Kevin Garnett was loyal to Minnesota. Timberwolves fans may not see it that way now, but he could have left much earlier than he did. But he was loyal, he was going to bring a championship there. He wanted to play for just one team, to have that legacy as the ultimate face of a franchise. However, at every turn he felt management could not put the right pieces around him.
So he bolted, went to Boston, helped revitalize that franchise and won a title.
That history colors his advice to LeBron given after Game 6 (as reported here by Ken Berger of CBS):
“Loyalty is something that hurts you at times, because you can’t get youth back,” Garnett said.... “I can honestly say that if I could go back and do my situation over, knowing what I know now with this organization, I’d have done it a little sooner...”
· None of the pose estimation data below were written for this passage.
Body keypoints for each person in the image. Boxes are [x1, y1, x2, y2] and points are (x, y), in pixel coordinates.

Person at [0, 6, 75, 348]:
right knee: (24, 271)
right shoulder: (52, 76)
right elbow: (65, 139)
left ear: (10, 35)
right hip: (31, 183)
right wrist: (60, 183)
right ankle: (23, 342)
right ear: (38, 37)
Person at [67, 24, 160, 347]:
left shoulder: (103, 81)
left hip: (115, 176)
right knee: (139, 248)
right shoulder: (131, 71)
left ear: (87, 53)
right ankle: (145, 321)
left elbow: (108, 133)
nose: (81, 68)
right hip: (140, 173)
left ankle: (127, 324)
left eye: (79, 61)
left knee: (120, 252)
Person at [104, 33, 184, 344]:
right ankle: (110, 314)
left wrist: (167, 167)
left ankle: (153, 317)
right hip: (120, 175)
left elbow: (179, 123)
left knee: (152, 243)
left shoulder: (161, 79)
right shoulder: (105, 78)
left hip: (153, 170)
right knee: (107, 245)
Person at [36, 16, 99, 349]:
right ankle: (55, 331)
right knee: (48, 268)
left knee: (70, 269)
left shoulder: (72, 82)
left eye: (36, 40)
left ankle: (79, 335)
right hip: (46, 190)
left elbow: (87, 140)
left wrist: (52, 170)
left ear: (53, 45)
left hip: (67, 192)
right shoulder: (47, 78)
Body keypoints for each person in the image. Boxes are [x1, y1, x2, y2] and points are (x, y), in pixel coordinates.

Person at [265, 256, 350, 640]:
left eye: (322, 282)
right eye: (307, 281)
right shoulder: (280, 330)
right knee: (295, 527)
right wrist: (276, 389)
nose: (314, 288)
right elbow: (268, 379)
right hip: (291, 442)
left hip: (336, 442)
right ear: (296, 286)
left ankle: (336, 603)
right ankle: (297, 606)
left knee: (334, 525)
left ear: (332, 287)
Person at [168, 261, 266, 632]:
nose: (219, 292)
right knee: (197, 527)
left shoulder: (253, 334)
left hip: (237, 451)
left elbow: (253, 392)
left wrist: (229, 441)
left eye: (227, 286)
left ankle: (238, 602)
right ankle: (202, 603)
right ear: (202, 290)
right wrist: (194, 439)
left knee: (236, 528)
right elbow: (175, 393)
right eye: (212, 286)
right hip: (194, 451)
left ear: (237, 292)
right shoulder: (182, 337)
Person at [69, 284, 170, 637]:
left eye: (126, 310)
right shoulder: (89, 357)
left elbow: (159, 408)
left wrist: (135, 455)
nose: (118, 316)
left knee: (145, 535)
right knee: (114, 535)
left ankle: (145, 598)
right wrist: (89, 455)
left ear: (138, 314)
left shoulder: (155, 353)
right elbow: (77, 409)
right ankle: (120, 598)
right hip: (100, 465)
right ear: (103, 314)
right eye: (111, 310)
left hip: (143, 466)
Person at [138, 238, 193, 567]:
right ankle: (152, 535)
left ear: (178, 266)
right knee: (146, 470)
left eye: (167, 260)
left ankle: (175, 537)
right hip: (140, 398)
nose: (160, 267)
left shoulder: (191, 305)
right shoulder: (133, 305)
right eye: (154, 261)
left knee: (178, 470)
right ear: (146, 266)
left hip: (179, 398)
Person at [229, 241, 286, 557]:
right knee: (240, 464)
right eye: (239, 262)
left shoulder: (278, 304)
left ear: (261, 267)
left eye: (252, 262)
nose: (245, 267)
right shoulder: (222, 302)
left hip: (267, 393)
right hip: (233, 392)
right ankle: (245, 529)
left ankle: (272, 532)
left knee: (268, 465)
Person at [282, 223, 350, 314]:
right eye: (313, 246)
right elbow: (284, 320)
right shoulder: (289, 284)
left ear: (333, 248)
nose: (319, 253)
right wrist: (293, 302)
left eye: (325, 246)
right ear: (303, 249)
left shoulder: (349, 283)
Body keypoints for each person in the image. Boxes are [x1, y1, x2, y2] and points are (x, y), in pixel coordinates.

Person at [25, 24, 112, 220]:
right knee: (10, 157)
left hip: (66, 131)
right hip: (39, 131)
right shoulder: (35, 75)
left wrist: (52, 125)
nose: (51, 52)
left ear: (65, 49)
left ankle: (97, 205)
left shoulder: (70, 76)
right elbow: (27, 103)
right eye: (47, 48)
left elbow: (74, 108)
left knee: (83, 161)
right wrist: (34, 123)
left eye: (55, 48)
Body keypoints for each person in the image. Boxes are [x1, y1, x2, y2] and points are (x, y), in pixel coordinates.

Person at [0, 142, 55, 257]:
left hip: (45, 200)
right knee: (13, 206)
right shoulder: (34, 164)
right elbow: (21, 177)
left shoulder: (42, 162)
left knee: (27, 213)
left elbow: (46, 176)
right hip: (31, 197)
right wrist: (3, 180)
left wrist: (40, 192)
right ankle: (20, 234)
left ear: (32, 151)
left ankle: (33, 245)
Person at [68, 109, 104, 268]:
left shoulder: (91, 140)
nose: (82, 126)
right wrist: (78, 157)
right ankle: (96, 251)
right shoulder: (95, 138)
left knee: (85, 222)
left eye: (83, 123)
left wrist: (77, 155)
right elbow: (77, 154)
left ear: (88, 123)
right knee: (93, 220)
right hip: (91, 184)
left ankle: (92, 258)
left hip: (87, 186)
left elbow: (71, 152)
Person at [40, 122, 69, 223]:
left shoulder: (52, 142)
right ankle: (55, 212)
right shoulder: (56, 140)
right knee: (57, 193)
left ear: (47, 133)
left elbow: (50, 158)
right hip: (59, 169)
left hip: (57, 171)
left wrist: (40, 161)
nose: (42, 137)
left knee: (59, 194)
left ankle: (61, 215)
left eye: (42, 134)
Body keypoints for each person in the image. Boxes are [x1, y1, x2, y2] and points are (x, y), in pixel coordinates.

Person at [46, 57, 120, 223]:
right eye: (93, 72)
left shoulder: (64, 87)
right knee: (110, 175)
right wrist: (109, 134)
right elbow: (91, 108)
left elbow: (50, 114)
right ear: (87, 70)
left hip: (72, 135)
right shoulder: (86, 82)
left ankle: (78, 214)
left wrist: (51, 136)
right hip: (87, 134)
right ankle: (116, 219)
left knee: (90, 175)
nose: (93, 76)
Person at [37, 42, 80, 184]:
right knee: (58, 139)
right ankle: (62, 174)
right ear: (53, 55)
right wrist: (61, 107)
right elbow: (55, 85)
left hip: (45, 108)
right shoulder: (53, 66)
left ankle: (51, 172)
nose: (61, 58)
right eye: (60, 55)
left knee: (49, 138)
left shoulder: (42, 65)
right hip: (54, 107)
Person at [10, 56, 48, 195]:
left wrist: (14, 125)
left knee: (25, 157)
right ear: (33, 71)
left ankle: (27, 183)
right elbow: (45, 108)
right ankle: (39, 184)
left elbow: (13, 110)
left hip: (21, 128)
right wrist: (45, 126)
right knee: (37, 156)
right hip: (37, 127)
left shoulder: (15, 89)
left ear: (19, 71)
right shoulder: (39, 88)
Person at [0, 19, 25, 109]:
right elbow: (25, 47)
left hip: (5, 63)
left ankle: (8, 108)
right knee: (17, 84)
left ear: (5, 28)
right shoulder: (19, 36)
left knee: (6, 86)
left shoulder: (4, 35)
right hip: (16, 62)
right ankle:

“I don’t know what’s going through his mind,” Garnett said of LeBron. “He’s a different individual. I haven’t spoken to him or anything, but the world is his. Whatever he wants it to be, whatever decisions he makes are probably going to be best for him - not only him, but for him and his family.”
Translated: Get out while the getting is good.
This was going to be the Cavalier’s year. Shaq will be 39 next year, Antawn Jamison will turn 34 (and got thoroughly outplayed by Garnett). If he stays, who knows what moves the Cavs can and will make heading into next season. But as of right now, this is not a roster built for the long haul, it was built to win now. And it didn’t.
Garnett has been there. He wishes he had traded a little of that loyalty for youth. And nobody wants to see others make he same mistakes they did.